Nachdem die drei Deutschen noch ein wenig die Gegend erkunden, machen sie sich wieder auf den Rückweg. Mit Booten fahren sie den Irtysch-Fluss hinunter. Nach ein paar Tagen treffen die Reisenden wieder in Ust-Kamenogorsk ein, von wo sie sich auf den Heimweg machen.

Einmal hin und wieder zurück

Der Grenzposten Baty bleibt der äußerste Punkt von Humboldts Reise. Damals zwischen dem russischen und dem chinesischen Imperium gelegen, ist die Stadt mittlerweile von der Landkarte verschwunden. Heute findet man an der Stelle den Buchtarma-Stausee, auf dessen Grund die ehemalige Grenzstadt liegt.

Im November 1829 kommt die Reisegruppe wieder in St.

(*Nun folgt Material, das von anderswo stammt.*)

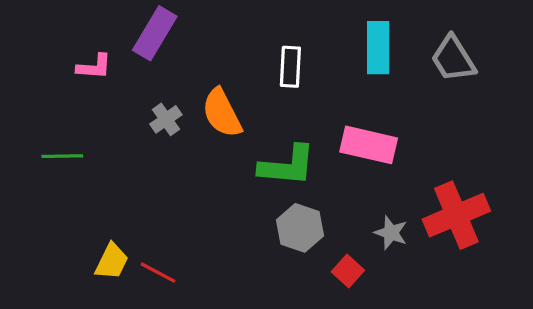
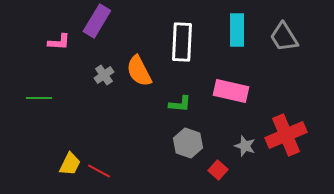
white rectangle: (290, 67) -> (182, 42), size x1.5
green L-shape: (287, 166) -> (180, 104), size x0.6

Petersburg an. Insgesamt dauerte die Expedition acht Monate und umfasste eine Strecke von über 15.000 Kilometern. In ihre Berichte schreiben die Wissenschaftler jedoch wenig von den Strapazen der Reise.

In einem Brief an seinen Bruder Wilhelm resümiert Alexander von Humboldt: “Eine Sibirische Reise ist nicht entzückend wie eine Südamerikanische, aber man hat das Gefühl etwas Nützliches unternommen und eine grosse Länderstrecke durchreist zu haben.”